Ever had a project that just refuses to finish, no matter how long you work on it? Some years ago, I decided that our old family videos needed to be converted from VHS tapes to DVD discs. So I attached a nifty device called the Hollywood Digital Bridge to our VHS player and my imac computer. All those grainy memories of birthday parties, Christmas trees, and picnics were neatly put into the imac, where I burned them to DVD-R discs, complete with cool-looking menus.

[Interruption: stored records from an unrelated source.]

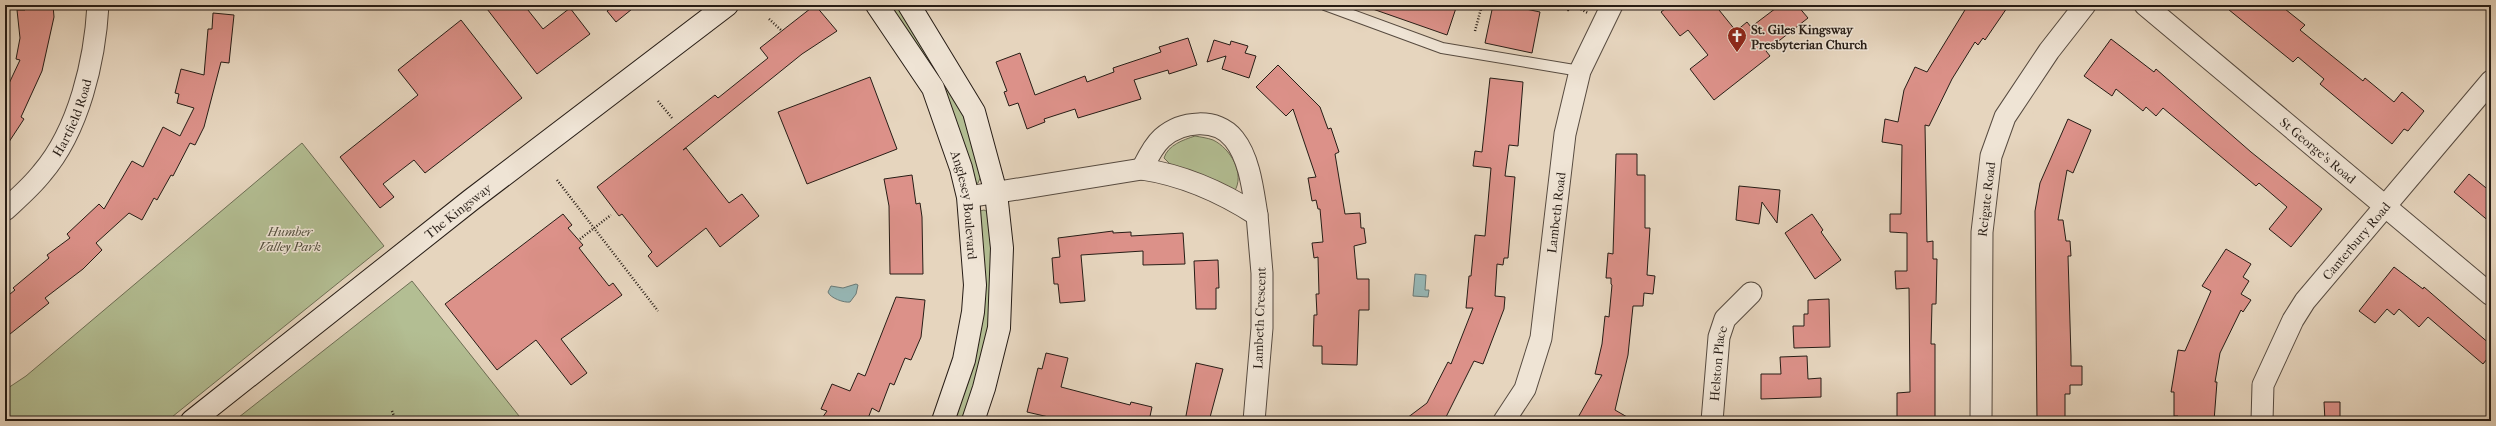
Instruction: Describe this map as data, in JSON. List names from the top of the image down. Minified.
{"streets":{"street":["Hartfield Road","St George's Road","Reigate Road","Anglesey Boulevard","The Kingsway","Lambeth Road","Canterbury Road","Lambeth Crescent","Helston Place"]},"crossings":[["St George's Road","Canterbury Road"]],"parks":["Humber Valley Park"],"places":{"church":["St. Giles Kingsway Presbyterian Church"]}}
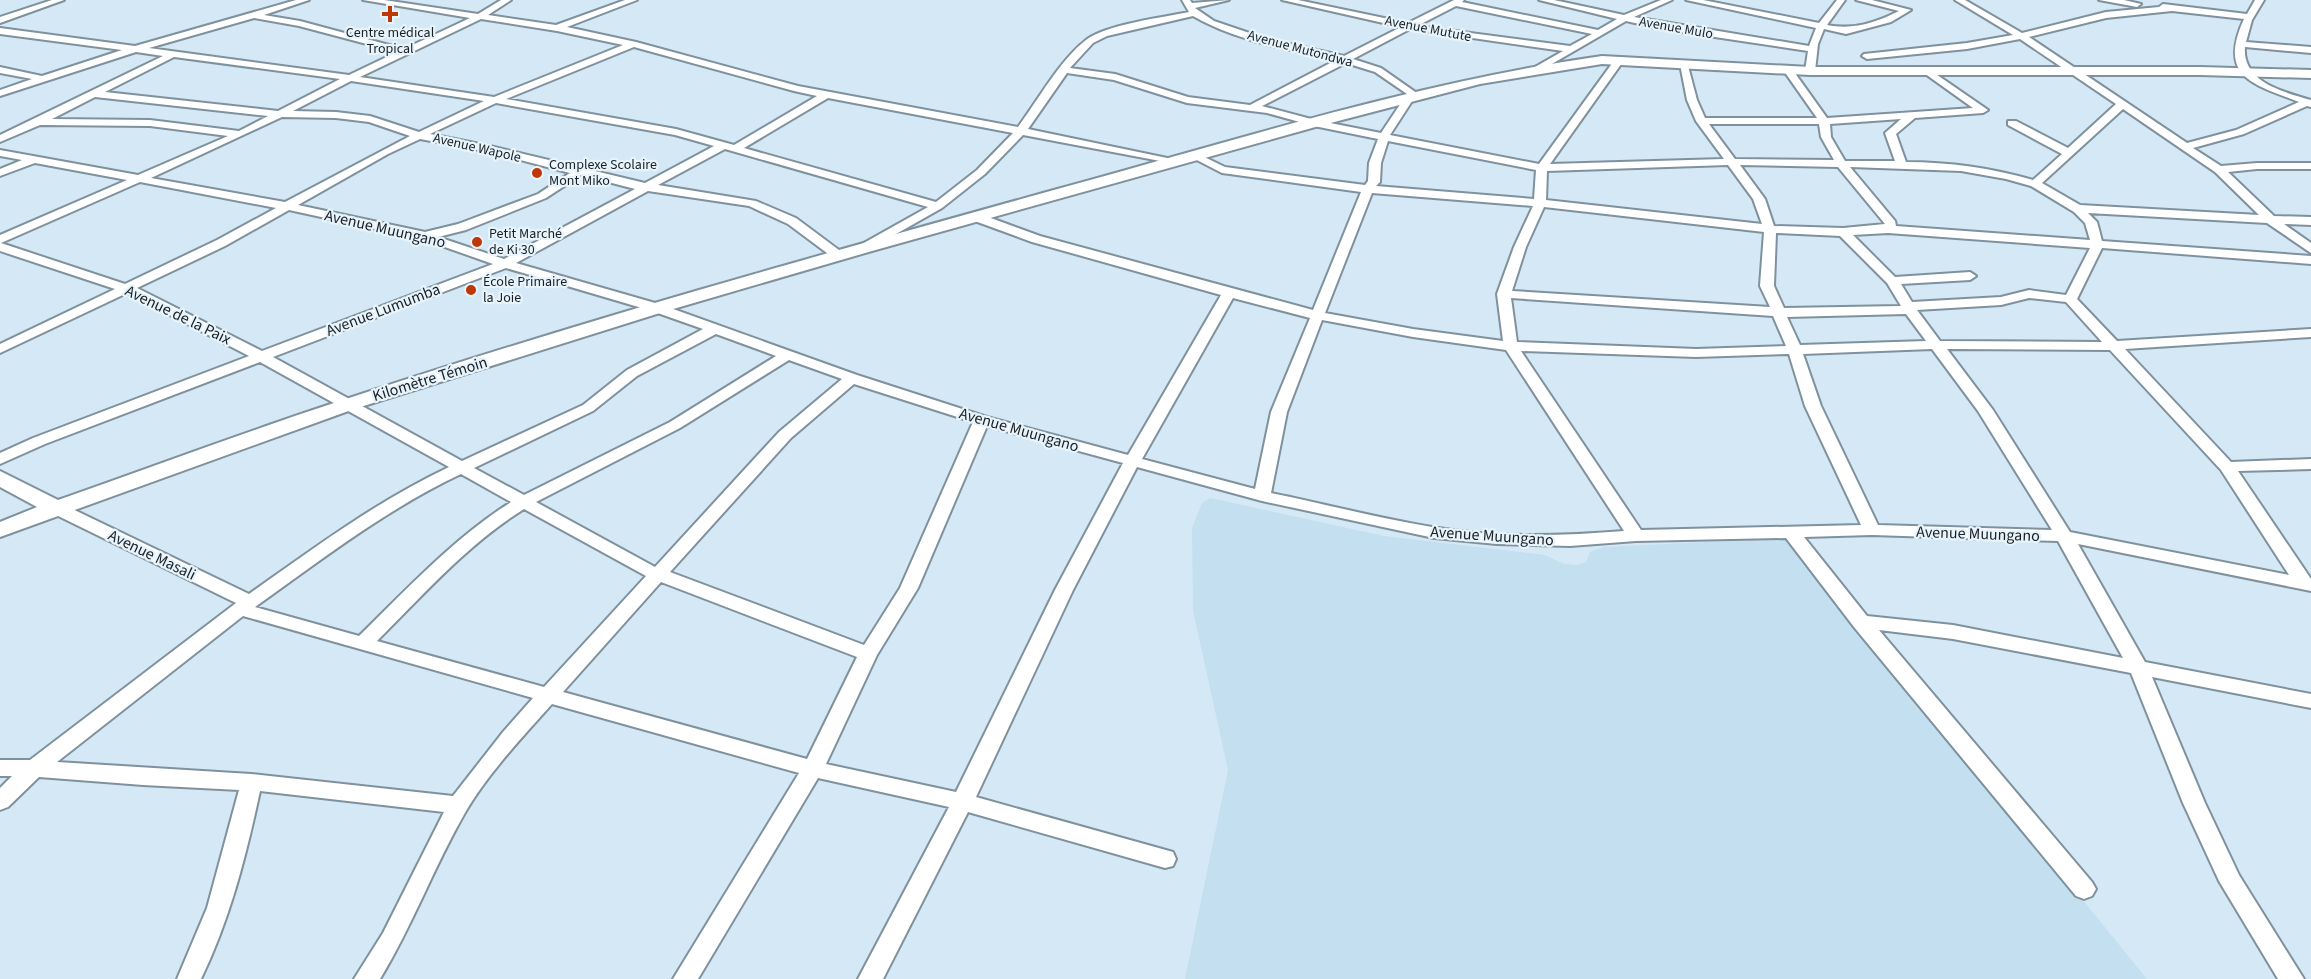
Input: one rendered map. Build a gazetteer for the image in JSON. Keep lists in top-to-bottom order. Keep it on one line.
{"streets":{"main road":["Kilomètre Témoin"],"street":["Avenue Mulo","Avenue Mutute","Avenue Mutondwa","Avenue Wapole","Avenue Muungano","Avenue Lumumba","Avenue de la Paix","Avenue Masali"]},"crossings":[["Avenue Mutondwa","Kilomètre Témoin"],["Avenue Wapole","Avenue Lumumba"],["Avenue Wapole","Kilomètre Témoin"],["Avenue Muungano","Avenue Lumumba"],["Avenue Muungano","Kilomètre Témoin"],["Avenue Lumumba","Avenue de la Paix"],["Avenue de la Paix","Kilomètre Témoin"],["Kilomètre Témoin","Avenue Masali"]],"places":{"health":["Centre médical Tropical"],"other":["Complexe Scolaire Mont Miko","Petit Marché de Ki 30","École Primaire la Joie"]}}
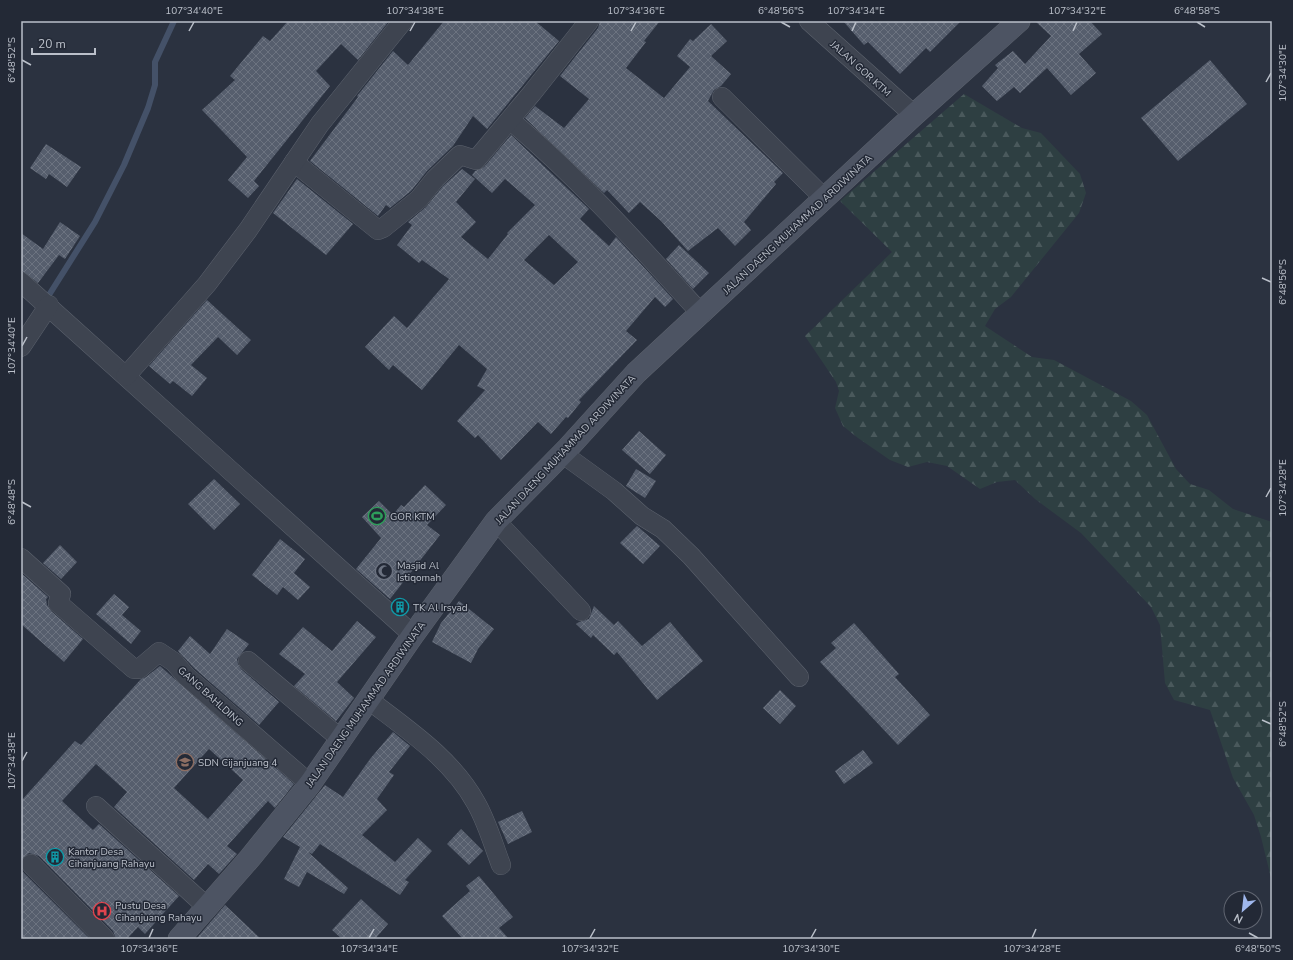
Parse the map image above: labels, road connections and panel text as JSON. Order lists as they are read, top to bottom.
{
  "streets": {
    "main road": ["JALAN DAENG MUHAMMAD ARDIWINATA"],
    "street": ["JALAN GOR KTM", "GANG BAHLDING"]
  },
  "crossings": [
    ["JALAN GOR KTM", "JALAN DAENG MUHAMMAD ARDIWINATA"],
    ["JALAN DAENG MUHAMMAD ARDIWINATA", "GANG BAHLDING"]
  ],
  "places": {
    "sports": ["GOR KTM"],
    "mosque": ["Masjid Al Istiqomah"],
    "building": ["TK Al Irsyad", "Kantor Desa Cihanjuang Rahayu"],
    "school or university": ["SDN Cijanjuang 4"],
    "hospital": ["Pustu Desa Cihanjuang Rahayu"]
  },
  "scale_bar": "20 m",
  "north": "bottom left",
  "coordinates": [
    "107°34'40\"E",
    "107°34'38\"E",
    "107°34'36\"E",
    "6°48'56\"S",
    "107°34'34\"E",
    "107°34'32\"E",
    "6°48'58\"S",
    "6°48'52\"S",
    "107°34'30\"E",
    "107°34'28\"E",
    "6°48'48\"S",
    "6°48'50\"S"
  ]
}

Then our old VHS camcorder died and for awhile we had a compact Sony cassette camcorder. The picture quality wasn’t really any better than our humungous old camcorder, but we tried to capture the important moments. After awhile those little videocassettes piled up, so I made DVD-R discs of those too. I stopped recording with it at some point because the picture quality was so poor compared to the new recorders coming out. For awhile we didn’t have any home videos. Then my youngest son showed me that we could record video on his Nikon camera. The picture quality was better than the second camcorder, but it was still what we now call “standard definition”.
About a year ago, I decided it was time to organize all the video files we’d collected over the years. It’s a project I pick up ever now and them. Today I noticed, to my dismay, that some of what I thought were MP4 files are actually M4v files, which you have to play in i-tunes. In fact, our video clips seem to be a hodgepodge of video formats. We have DV, AVI, MPEG-4, MP4, .mov, and M4v files. Sigh.
So what does my struggle with this project have to do with reading? (This is, after all, supposed to be a reading blog.) Well, if I had been carefully reading what type of file format I was saving all those old video clips in, I wouldn’t have this mess. The moral of the story is: no matter how short something is, READ IT CAREFULLY!